Transcribe all of the records word for word, but omit the pictures.

━━ Input data ━━

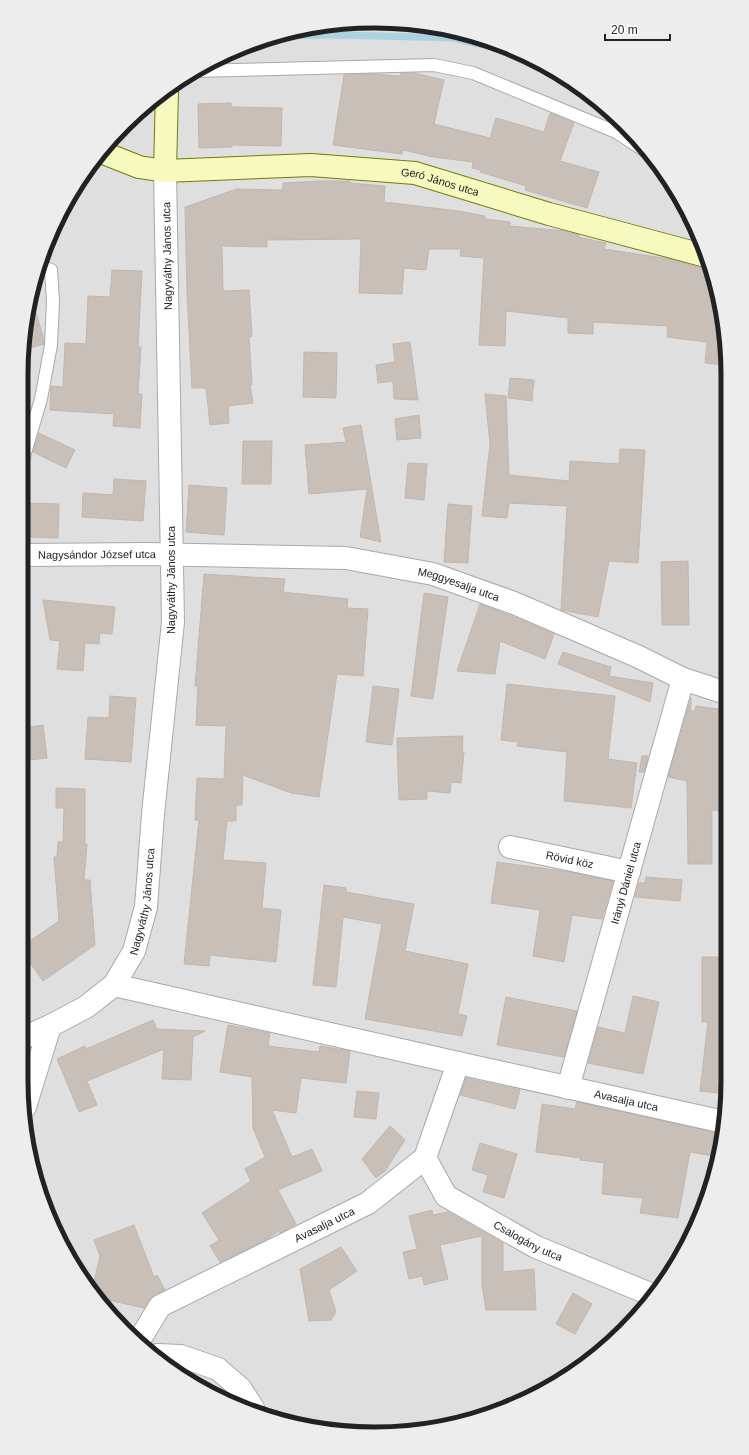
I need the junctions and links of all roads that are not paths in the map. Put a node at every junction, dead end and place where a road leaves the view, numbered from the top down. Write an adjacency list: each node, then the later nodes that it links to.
1 (208, 71): 3 (lane)
2 (167, 98): 5 (street, Nagyváthy János utca)
3 (632, 142)
4 (107, 154): 5 (street, Geró János utca)
5 (165, 171): 6 (street, Geró János utca); 9 (street, Nagyváthy János utca)
6 (700, 254)
7 (45, 268): 8 (lane)
8 (28, 443)
9 (172, 554): 10 (street, Nagysándor József utca); 11 (street, Meggyesalja utca); 15 (street, Nagyváthy János utca)
10 (28, 555)
11 (683, 679): 12 (street, Meggyesalja utca); 14 (street, Irányi Dániel utca)
12 (721, 691)
13 (510, 847): 14 (street, Rövid köz)
14 (629, 872): 19 (street, Irányi Dániel utca)
15 (114, 985): 16 (street, Nagyváthy János utca); 18 (street, Avasalja utca)
16 (50, 1026): 17 (street, Nagyváthy János utca); 20 (street)
17 (28, 1036)
18 (458, 1063): 19 (street, Avasalja utca); 22 (street)
19 (568, 1088): 21 (street, Avasalja utca)
20 (29, 1095)
21 (718, 1121)
22 (425, 1158): 23 (street, Csalogány utca); 24 (street, Avasalja utca)
23 (648, 1293)
24 (141, 1337)
25 (164, 1355): 26 (street)
26 (252, 1405)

━━━

- [Exercise solution]
I need the junctions and links of all roads that are not paths in the map. Put a node at every junction, dead end and place where a road leaves the view, numbered from the top down. Write an adjacency list: each node, then the later nodes that it links to.
1 (208, 71): 3 (lane)
2 (167, 98): 5 (street, Nagyváthy János utca)
3 (632, 142)
4 (107, 154): 5 (street, Geró János utca)
5 (165, 171): 6 (street, Geró János utca); 9 (street, Nagyváthy János utca)
6 (700, 254)
7 (45, 268): 8 (lane)
8 (28, 443)
9 (172, 554): 10 (street, Nagysándor József utca); 11 (street, Meggyesalja utca); 15 (street, Nagyváthy János utca)
10 (28, 555)
11 (683, 679): 12 (street, Meggyesalja utca); 14 (street, Irányi Dániel utca)
12 (721, 691)
13 (510, 847): 14 (street, Rövid köz)
14 (629, 872): 19 (street, Irányi Dániel utca)
15 (114, 985): 16 (street, Nagyváthy János utca); 18 (street, Avasalja utca)
16 (50, 1026): 17 (street, Nagyváthy János utca); 20 (street)
17 (28, 1036)
18 (458, 1063): 19 (street, Avasalja utca); 22 (street)
19 (568, 1088): 21 (street, Avasalja utca)
20 (29, 1095)
21 (718, 1121)
22 (425, 1158): 23 (street, Csalogány utca); 24 (street, Avasalja utca)
23 (648, 1293)
24 (141, 1337)
25 (164, 1355): 26 (street)
26 (252, 1405)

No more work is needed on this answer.